Moreover, NAMI recommends that drug plans should not be allowed to disenroll a beneficiary because of the refusal or inability of a beneficiary to adhere to a treatment plan developed by the plan or any health care professionals associated with the plan. Treatment adherence is already an enormous challenge for many beneficiaries living with mental illness under normal circumstances. Involuntary disenrollment as part of the Medicare drug benefit is certain to result in additional tragic and unnecessary setbacks for these individuals.
NAMI further recommends that plans seeking to disenroll an individual beneficiary be required to document efforts to provide a reasonable accommodation for a beneficiary with a mental disability in accordance with the Americans with Disabilities Act. Such documentation should be provided to beneficiaries and their family, with appropriate written notice of the consequences of continued disruptive behavior or written notice of its intent to request involuntary disenrollment from CMS.
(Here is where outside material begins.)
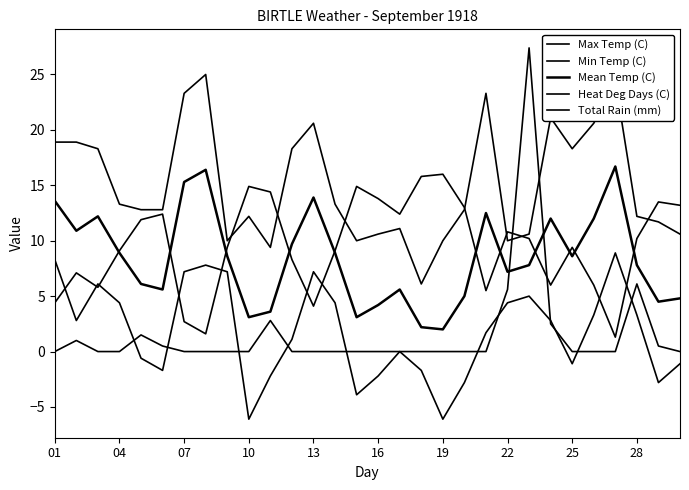

Does the chart have visible grid lines?

No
1. H.Rpt. 108-391, p. 769.
2. 69 Fed. Reg. at 46,661
3. See 42 U.S.C. § 1394w-104(b)(3)(B).
4. 69 Fed. Reg. at 46,659.
6. See United States v. Merck-Medco Managed Care, Civil Action No. 00-737, Consent Order of Court for Permanent Injunction (E.D. Pa.).
7. See id.
8. 69 Fed. Reg. at 46,667 ("Therapeutic substitution would always require explicit prescriber notification and approval.").
9. Id. at 46,721.
10. 42 § 1395w-104(g)(2); see also 69 Fed. Reg. at 46,720.
11. 42 § 1395w-104(h)(2) (emphasis added); see also 69 Fed. Reg. at 46,721.
12. See 69 Fed. Reg. at 46,721, 46,844.